Most recently, contemporary strain theorist Robert Agnew presents a collective view of these theories, offering what he entitles a General Strain Theory. This theory holds that strain is the blockage of positively valued goals, the loss of positive stimuli, and the presentation of negative stimuli (Agnew, 2009). Those that are more prone to respond with crime are those who have values conducive to criminal behavior, and also have the presence of criminal others or groups, and an opportunity for crime. Agnew also points out several possible ways to cope with strain. These strategies are cognitive, in which the individual psychologically deals with the issue, behavioral, in which the individual utilizes physical actions like stealing or overeating, and emotional, in which the individual acts directly on the emotion (Agnew, 2009). An example of emotional coping would be exercising, deep breathing, or music as an expressive outlet for the emotion(s) they are experiencing (Agnew, 2009).
As illustrated above, while each strain theory proposes slightly different sources of strain, they all also offer different descriptions of how youths adapt to strain.

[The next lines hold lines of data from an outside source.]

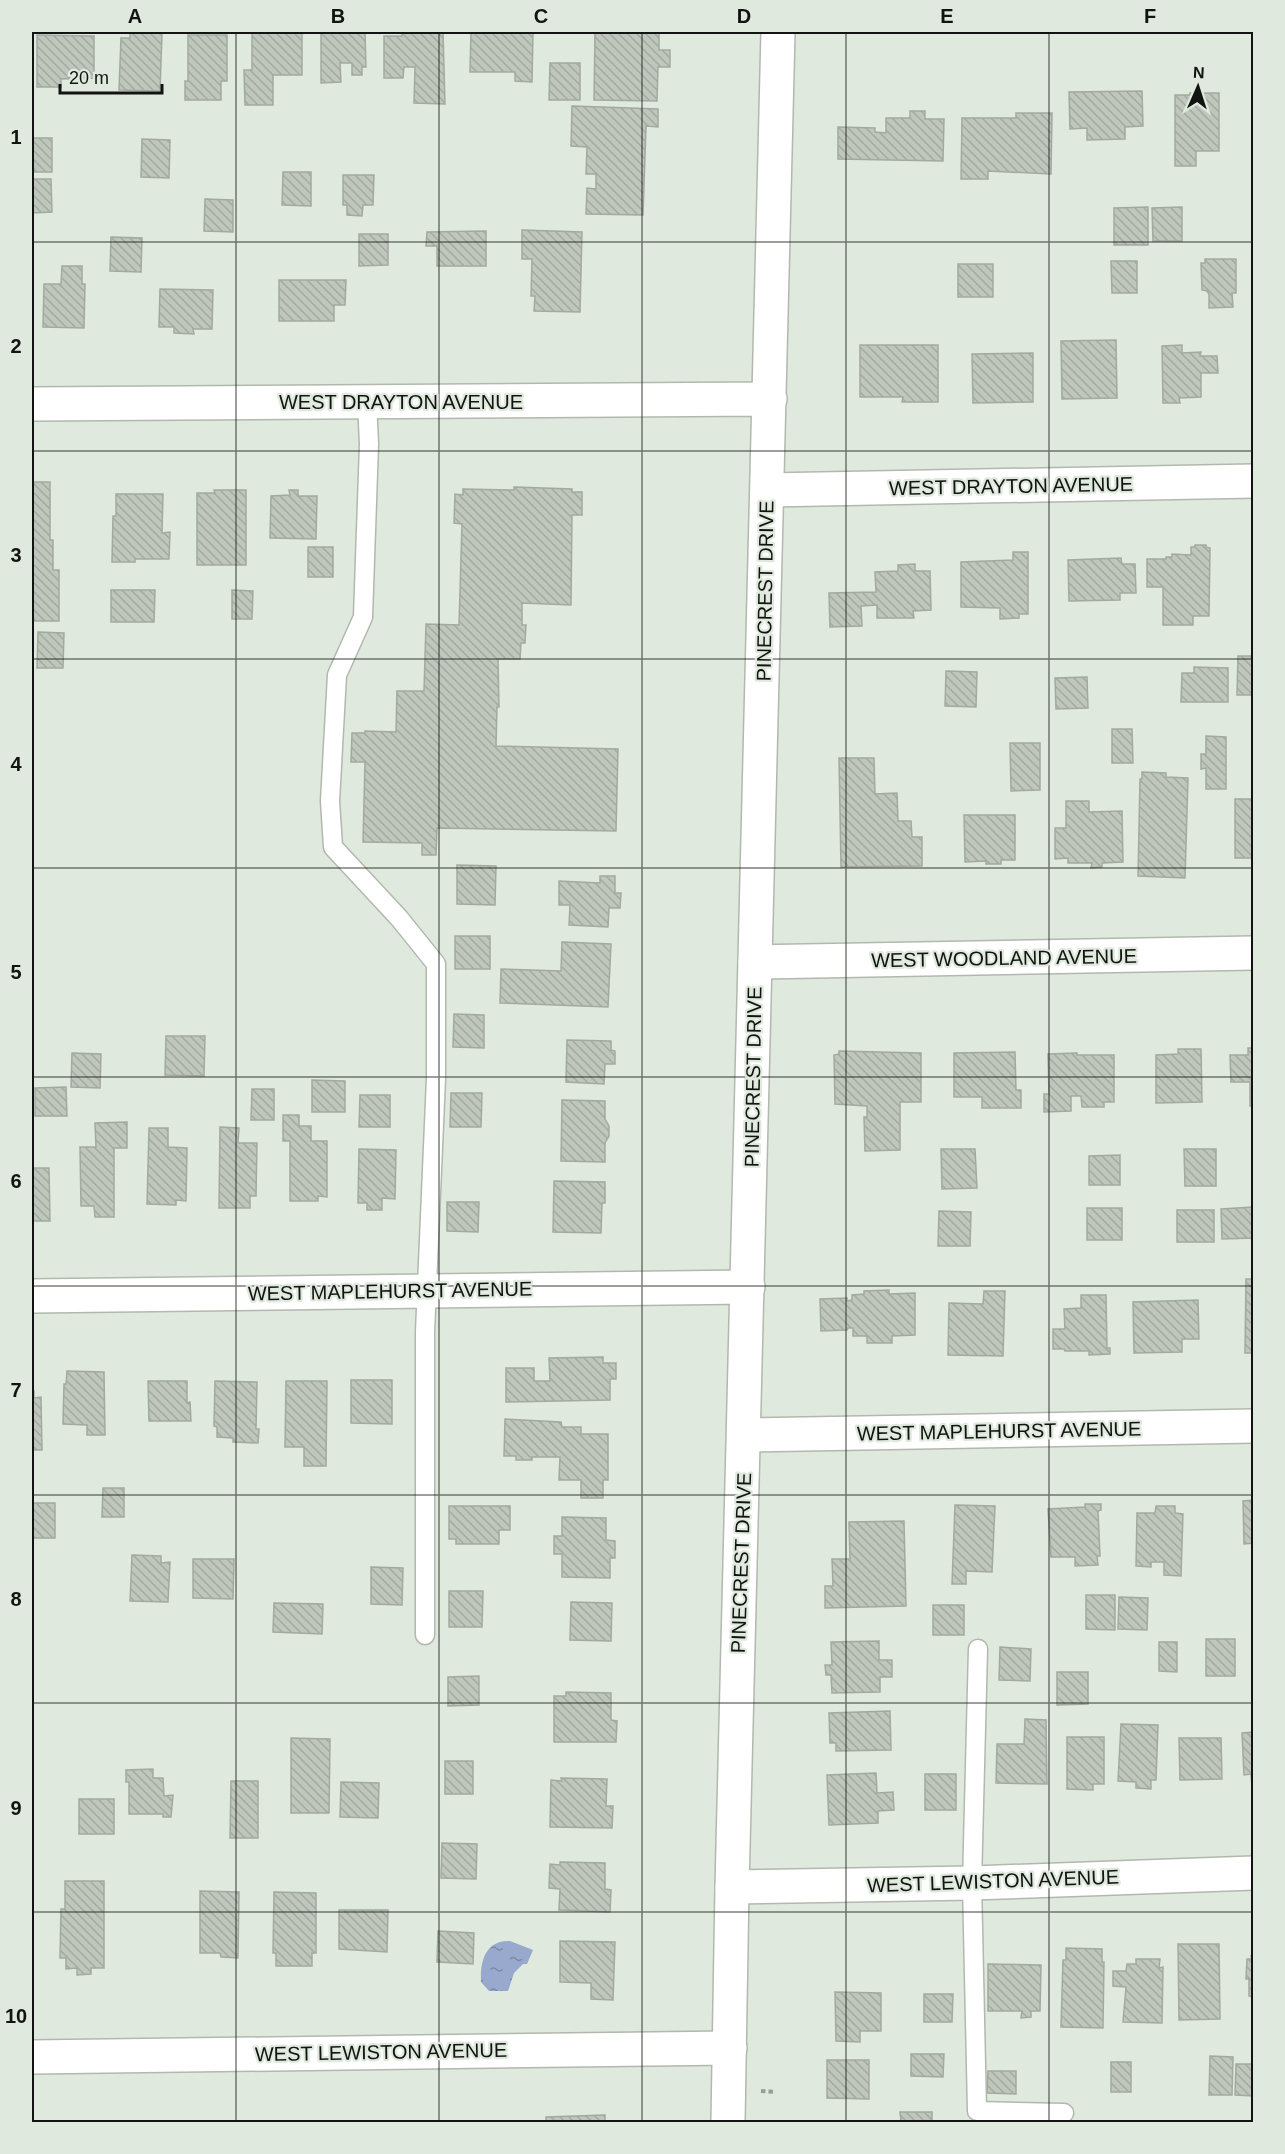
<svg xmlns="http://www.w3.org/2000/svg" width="1285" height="2154" font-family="Helvetica,sans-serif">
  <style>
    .water { fill: url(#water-ripples) }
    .building { fill: url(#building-back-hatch); stroke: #a2aaa0; stroke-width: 1.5 }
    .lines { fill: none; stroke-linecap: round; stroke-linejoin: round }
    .service-casing { stroke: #b1b9ae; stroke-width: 21 }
    .minor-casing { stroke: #b1b9ae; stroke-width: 36 }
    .tertiary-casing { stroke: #b1b9ae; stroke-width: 36 }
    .path { stroke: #989f96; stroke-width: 4; stroke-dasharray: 4.5 3; stroke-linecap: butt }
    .service { stroke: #fff; stroke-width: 18 }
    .minor { stroke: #fff; stroke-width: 33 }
    .tertiary { stroke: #fff; stroke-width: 33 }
    .grid { fill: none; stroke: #111410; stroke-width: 1.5; stroke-opacity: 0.55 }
    .labels { text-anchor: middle; stroke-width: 4.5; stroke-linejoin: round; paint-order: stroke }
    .street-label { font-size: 20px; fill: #111410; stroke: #e0e9de }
    .neatline { fill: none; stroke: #111410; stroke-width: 2 }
    .grid-label { font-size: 20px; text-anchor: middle; font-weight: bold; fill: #111410 }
  </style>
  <defs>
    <pattern id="water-ripples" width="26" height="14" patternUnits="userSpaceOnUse" patternTransform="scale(1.5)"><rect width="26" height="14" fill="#99a8cd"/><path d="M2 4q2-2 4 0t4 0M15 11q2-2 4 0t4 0" fill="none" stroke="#7b88a5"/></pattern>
    <pattern id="building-back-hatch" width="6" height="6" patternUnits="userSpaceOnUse" patternTransform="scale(1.5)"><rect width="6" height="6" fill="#bfc7bc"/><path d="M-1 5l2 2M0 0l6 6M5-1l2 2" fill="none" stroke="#a3aaa1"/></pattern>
  </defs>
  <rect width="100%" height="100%" fill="#e0e9de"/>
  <path class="water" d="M510 1941 533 1950 527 1964H523L514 1973 508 1991H489L481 1982C480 1962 485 1940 510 1941Z"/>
  <path class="building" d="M130 32 162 33 160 91 119 90 121 38H130Z
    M252 32H302V75H273V105H245L244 70H252Z
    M321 32H365L366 67H362V75H352V63H340L341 82 321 83Z
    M402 32H443L445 104 414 103 415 67H404L403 78H384V36H402Z
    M471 32H533L532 82 515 81V72H470Z
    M595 32H659V50H670V67H658L657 101 594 100Z
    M37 35 94 36V78L61 79V87H37Z
    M188 35H227V81H221V100H185V81H188Z
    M550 63H580V100H549Z
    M1142 91 1143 126 1125 127V139L1087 140V128L1070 129 1069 92Z
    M1190 93H1219V151H1196V166H1175V95H1190Z
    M572 106 658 109V127L646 126 643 215 586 214 587 188 596 189V174H586L587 147 571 146Z
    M910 111H925V119H944L943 161 838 159V127L875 128V132L886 133V118H910Z
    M1016 113H1052L1051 174 988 171V179H961L962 118H1016Z
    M32 138H52V172H32Z
    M142 139 170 140 169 178 141 177Z
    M283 172H311V206L282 205Z
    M343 175H374L373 205H363L362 216 347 215V205H343Z
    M32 179H51L52 212 32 213Z
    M205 199 233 200V232L204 231Z
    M1148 207V245H1114V208Z
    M1182 207V241H1153L1152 208Z
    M522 230 582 232 580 312 534 311 535 296H531L532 259H522Z
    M486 231V266H437V246H426L427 232Z
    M359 234H388V265L359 266Z
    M111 237 142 238 141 272 110 271Z
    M1205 259H1236V293H1232L1233 307 1209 308V294L1207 291 1202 290 1201 263H1205Z
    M1111 261H1137V293H1112Z
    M958 264H993V297H958Z
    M62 266H82V284H85L84 328 43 327 44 284H61Z
    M279 280H346L345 305H334V321H279Z
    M160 289 213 290 212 329H193L194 334 174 333V327H159Z
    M1116 340 1117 398 1062 399 1061 341Z
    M860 345H938V402H902L903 397H860Z
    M1182 345V353L1201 352 1200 356H1217L1218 373H1201V397L1179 398 1180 403H1163L1162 346Z
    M1033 353V402L973 403 972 354Z
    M32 482H50V540H53V570H59V621H32Z
    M514 487 572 489V492H582V515H572L571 605 522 603V625H526L525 643H521L520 659H498L499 707H497L496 746 618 749 616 831 437 828 436 855H422V843L363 842 365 762H351L352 733H365V731L396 732 397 691H424L426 624 459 625 462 524 454 523 455 494 463 495V489L514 490Z
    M214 490H246V565H197V493H215Z
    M289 490H298V496H317L316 539 270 538 271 496 290 495Z
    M116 494H163L162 533 170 532 169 559H135V562H112L113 516H116Z
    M1195 545H1206V547L1210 548 1209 616H1193V625H1163V587H1147V559H1166V557H1172V554L1191 555V547H1194Z
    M308 547H333V577H308Z
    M1013 552H1028V614H1019V618L1000 619V608L961 607V562L1013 560Z
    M1121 558 1122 564H1135L1136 593H1120V600L1069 601 1068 560Z
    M915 564V571H930L931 610 913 611 914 618H877V605L861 606 862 626 830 627 829 593 876 592 875 572 898 571V565Z
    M111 590H155L154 622H111Z
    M232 590 253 591 252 619H232Z
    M38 632 64 633 63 668H37Z
    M1238 656H1254V695H1237Z
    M1194 667 1228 668V702H1181L1182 673H1194Z
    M946 671 977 672 976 707 945 706Z
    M1087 677 1088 708 1056 709 1055 678Z
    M1112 729H1132L1133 763H1112Z
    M1206 736 1226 737V789H1206V768L1201 769V754H1206Z
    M1010 743H1040V790L1011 791Z
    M839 758H874L875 794 897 793 898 821H911L912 837H922V866L841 867Z
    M1142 772 1166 773V777L1188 778 1185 878 1138 876 1140 779H1142Z
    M1235 799H1254V858H1235Z
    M1066 801H1089V812L1122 811 1123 862 1102 863V867L1091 868 1092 863H1068V858L1055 859V828H1066Z
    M964 815H1015V860H1001V864H986V861L965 862Z
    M457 865 496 866 495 905 457 904Z
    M600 876H615V893H621L620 908H609L608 927 569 925 570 905H559V881L600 883Z
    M455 936H490V969H455Z
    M562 942 611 944 608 1007 500 1003 501 969 561 971Z
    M454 1014 484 1015V1048L453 1047Z
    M166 1036H205L204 1076 165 1075Z
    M567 1040 611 1041V1050L615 1051V1064H605L604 1084 566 1082Z
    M1248 1048H1254V1119L1253 1106H1250V1082H1231L1230 1055H1248Z
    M1178 1049H1201L1202 1102 1156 1103V1055L1178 1054Z
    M839 1051 921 1053V1102H900V1150L865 1151 864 1117H867V1106L835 1104 834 1055 839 1054Z
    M1015 1052 1016 1090H1021V1108H982V1097H954V1053Z
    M72 1053 101 1054 100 1088 71 1087Z
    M1077 1053V1055H1114V1102H1104V1107H1082L1081 1096H1071V1111L1044 1112V1094H1049L1048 1054Z
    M312 1080 345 1081V1112H312Z
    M66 1087 67 1116H35V1088Z
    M252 1089H274V1120H251Z
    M451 1093H482L481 1127H450Z
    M360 1095H390V1127H359Z
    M562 1100 605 1101V1119L609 1126V1136L605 1143V1162L561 1161Z
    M283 1115H299V1126H311V1141H327V1197L318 1196V1201H290V1141H283Z
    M127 1122V1148H114V1217H95L94 1206H81L80 1147H96L95 1123Z
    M220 1127 239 1128 238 1143H257L256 1196H250V1208H219Z
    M149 1128H168V1147L187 1148 186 1201 176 1200V1205L147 1204Z
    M359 1149 396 1150 395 1199 382 1198V1210H367V1203H358Z
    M941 1149H975L977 1188 942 1189Z
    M1184 1149H1216V1186H1185Z
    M1120 1155V1185H1089V1156Z
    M32 1168H49L50 1221H32Z
    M554 1181 605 1182V1203H602L601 1233 553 1232Z
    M447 1202H479L478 1232 447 1231Z
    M1253 1207 1254 1238 1222 1239 1221 1209Z
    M1087 1208H1122V1240H1087Z
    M1177 1210H1214V1242H1177Z
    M939 1211 971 1212 970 1246H938Z
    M1246 1279H1254V1353H1245Z
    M889 1290V1294L915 1293V1335L892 1336V1343H867V1336H853V1328H848L847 1330 821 1331 820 1299 847 1298V1301L852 1300V1295L864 1294V1291Z
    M984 1291H1005L1003 1356 948 1355 949 1303 983 1304Z
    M1081 1295H1106L1107 1348H1110V1354L1089 1355V1351H1065L1064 1349H1053V1329H1065L1064 1309 1081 1308Z
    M1198 1300 1199 1339H1182V1352L1134 1353 1133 1302Z
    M603 1357V1363H616V1379H610V1400L506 1402V1368H534V1381H550L549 1358Z
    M67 1371 104 1372 105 1435H87V1425L63 1424 64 1384H66Z
    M351 1380H392V1424L351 1423Z
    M148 1381H187V1403L190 1402 191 1421H149Z
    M215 1381 257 1382 256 1429H259L258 1443 233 1442V1438L217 1437V1427L214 1426Z
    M286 1381H327L326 1466H304V1447H285Z
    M32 1391H34V1398L41 1397 42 1450H32Z
    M505 1419 561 1422 562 1427H581V1434H608V1480H603V1498H581V1480H559L560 1457H532V1460H516V1456H504Z
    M103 1488H124V1517H102Z
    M1254 1500V1543L1244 1544 1243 1501Z
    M32 1503H55V1538H33Z
    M1085 1504H1101V1510L1098 1511 1100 1556H1097L1098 1565 1075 1566V1557H1051L1048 1509 1085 1507Z
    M955 1505 995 1506 992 1572 966 1571V1584H952Z
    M449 1506H510V1530H499V1544H456V1539H449Z
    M1156 1506H1175V1513L1183 1514 1181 1576 1164 1575V1562H1151V1567L1136 1566 1137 1513H1155Z
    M562 1517 606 1518V1540L615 1541V1558H610V1578L562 1577V1554H554V1536H562Z
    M904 1521 906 1606 825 1608V1586H833L832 1559H850L849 1522Z
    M132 1555 161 1556V1563L170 1562 168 1602 130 1601Z
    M193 1559H234L233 1599 193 1598Z
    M371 1567 403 1568 402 1605 371 1604Z
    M449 1591H483L482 1627H449Z
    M1086 1595H1115V1630L1086 1629Z
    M1119 1597 1148 1598 1147 1630 1118 1629Z
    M571 1602 612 1603 611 1641 570 1640Z
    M274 1603 323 1604 322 1634 273 1632Z
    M933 1605H964V1635H933Z
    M1206 1639H1235V1676H1206Z
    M879 1641V1660H892V1677H880V1692L832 1693 831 1675H826L825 1665H832L831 1642Z
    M1159 1642H1177V1672L1159 1671Z
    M1000 1647 1031 1649 1030 1681 999 1680Z
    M1057 1672H1088V1704L1057 1705Z
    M479 1676V1705L448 1706V1677Z
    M566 1692 611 1693V1720L617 1721 616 1742H554V1696H566Z
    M890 1711 891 1750 836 1751V1743H830L829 1713Z
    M1025 1719 1046 1720 1047 1784 996 1783 997 1744H1024Z
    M1121 1724 1158 1725 1156 1780H1151V1789L1136 1788V1782L1118 1781Z
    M1254 1732V1787H1252L1251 1774 1244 1775 1242 1733Z
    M1067 1737H1104V1784H1093V1790L1067 1789Z
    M291 1738 330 1739 329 1813H291Z
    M1179 1738H1221L1222 1779 1180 1780Z
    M445 1761H473V1794H445Z
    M153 1769V1778H163L164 1796 173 1795 171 1817H163V1814H129V1782H126V1770Z
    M876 1773 877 1793 893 1792 894 1810 878 1811V1823L829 1825 827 1775Z
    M925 1774H956V1810H925Z
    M561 1778 607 1779 606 1806H613L612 1828 550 1827 551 1780 562 1781Z
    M231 1781H258V1838H230Z
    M341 1782 379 1783 378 1818 340 1817Z
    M79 1799H114V1834H79Z
    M442 1843 477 1844 476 1879 441 1878Z
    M560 1862 605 1863V1889L611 1890 610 1912 559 1910 560 1889 549 1888 550 1864 560 1865Z
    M65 1881H104V1968H91V1974L77 1975V1968L66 1969V1958H60L61 1909H65Z
    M200 1891 239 1892 238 1958 221 1957 220 1953H200Z
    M274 1892 316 1893V1953H312V1966H276V1953H273Z
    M339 1910H388L387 1952 339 1949Z
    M438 1931 474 1933 473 1964 437 1962Z
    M560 1941 615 1942 613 2000 591 1999V1983L560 1982Z
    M1178 1944H1219L1220 2019 1179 2020Z
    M1066 1948 1102 1949V1962H1104L1103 2028 1061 2027 1063 1960H1066Z
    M1251 1956H1254V2017L1253 1997 1249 1996V1979H1246L1247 1959H1252Z
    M1136 1959H1160L1159 1968 1163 1967 1162 2023 1123 2022 1126 1987 1113 1986V1971H1126L1127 1964H1136Z
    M988 1964 1041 1965 1040 2011H1031V2017L1021 2018 1022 2011H988Z
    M835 1992 881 1993V2031H860V2042L836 2041Z
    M924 1994H953L952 2022H924Z
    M911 2054H944L943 2077 911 2076Z
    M1210 2056 1233 2057 1232 2095H1209Z
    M827 2060H869V2099L827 2098Z
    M1111 2062H1131V2092H1111Z
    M1236 2064H1254L1253 2096 1235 2095Z
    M988 2071H1016V2094L987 2093Z
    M900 2112H932V2122H901Z
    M605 2115V2122H546V2117Z"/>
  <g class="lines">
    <defs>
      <path id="service" d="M367 402 369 444 363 617 337 675 330 801 333 847 399 918 436 964V1078L425 1332V1635
        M978 1649 972 1883 977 2111 1064 2113"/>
      <path id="minor" d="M768 490 1254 481
        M755 962 1254 953
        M32 1296 748 1287
        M744 1435 1254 1426
        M732 1887 972 1883 1254 1873
        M32 2057 730 2048"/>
      <path id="tertiary" d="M32 404 770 399
        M728 2122 732 1887 778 32"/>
    </defs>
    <use href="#service" class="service-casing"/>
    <use href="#minor" class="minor-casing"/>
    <use href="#tertiary" class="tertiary-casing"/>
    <path class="path" d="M761 2091 775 2092"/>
    <use href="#service" class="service"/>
    <use href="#minor" class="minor"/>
    <use href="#tertiary" class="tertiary"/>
  </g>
  <path class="grid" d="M236 32V2122M439 32V2122M642 32V2122M846 32V2122M1049 32V2122M32 242H1254M32 451H1254M32 659H1254M32 868H1254M32 1077H1254M32 1286H1254M32 1495H1254M32 1703H1254M32 1912H1254"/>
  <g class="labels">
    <g class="street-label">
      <text x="401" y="409">WEST DRAYTON AVENUE</text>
      <text transform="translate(1011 486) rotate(-1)" y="7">WEST DRAYTON AVENUE</text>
      <text transform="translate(765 591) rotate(-89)" y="7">PINECREST DRIVE</text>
      <text transform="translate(1004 958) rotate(-1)" y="7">WEST WOODLAND AVENUE</text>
      <text transform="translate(753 1077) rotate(-89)" y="7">PINECREST DRIVE</text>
      <text transform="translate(390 1291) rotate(-1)" y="7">WEST MAPLEHURST AVENUE</text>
      <text transform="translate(999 1431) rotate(-1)" y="7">WEST MAPLEHURST AVENUE</text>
      <text transform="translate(741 1563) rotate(-88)" y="7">PINECREST DRIVE</text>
      <text transform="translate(993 1881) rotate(-2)" y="7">WEST LEWISTON AVENUE</text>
      <text transform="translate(381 2052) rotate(-1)" y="7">WEST LEWISTON AVENUE</text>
    </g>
  </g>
  <rect width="1285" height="2154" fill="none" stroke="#e0e9de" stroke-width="66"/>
  <g transform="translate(1198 87) rotate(3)" stroke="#e0e9de" stroke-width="4.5" paint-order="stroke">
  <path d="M0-4.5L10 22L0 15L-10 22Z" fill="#111410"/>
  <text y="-9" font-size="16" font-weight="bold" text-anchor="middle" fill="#111410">N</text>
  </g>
  <path d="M60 84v9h102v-9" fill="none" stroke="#111410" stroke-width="3"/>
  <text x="69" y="84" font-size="18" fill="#111410" stroke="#e0e9de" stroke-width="4.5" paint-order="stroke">20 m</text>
  <rect x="33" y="33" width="1219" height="2088" class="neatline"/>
  <g class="grid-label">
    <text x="135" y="23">A</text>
    <text x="338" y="23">B</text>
    <text x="541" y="23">C</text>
    <text x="744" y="23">D</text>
    <text x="947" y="23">E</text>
    <text x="1150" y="23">F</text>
    <text x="16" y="144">1</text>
    <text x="16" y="353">2</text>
    <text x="16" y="562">3</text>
    <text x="16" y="771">4</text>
    <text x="16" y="979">5</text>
    <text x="16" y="1188">6</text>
    <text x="16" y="1397">7</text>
    <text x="16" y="1606">8</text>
    <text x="16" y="1815">9</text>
    <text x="16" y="2023">10</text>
  </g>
</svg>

Although these theorist point out that strain may cause deviant behavior, they do not hold that this response will be used by youths facing these circumstances at all times. According to Agnew there are several conditions that youths need to experience which will make them more likely to respond with unconventional behavior, or crime. One condition is that the strained area is an important aspect of the individual’s life. The next condition is that the individual has poor coping skills and resources (Agnew, 2009). Another condition that increases the likelihood of a criminal response to strain is when the costs of crime are less and the benefits are high (Agnew, 2009). The last condition Agnew points out is that the youth may be disposed to delinquency. This proposition is a result of delinquent role models, behavioral reinforcement, or personality traits including lack of control (Agnew, 2009). In the next section, this paper will explore how competent adult models, guidance, and supervision affect youths in how they cope with strain. If Agnew is correct, one would expect that all youths have strain, but that youths experiencing these conditions without proper adult guidance will have a higher probability of turning to crime, or for the purposes of this paper, street gangs.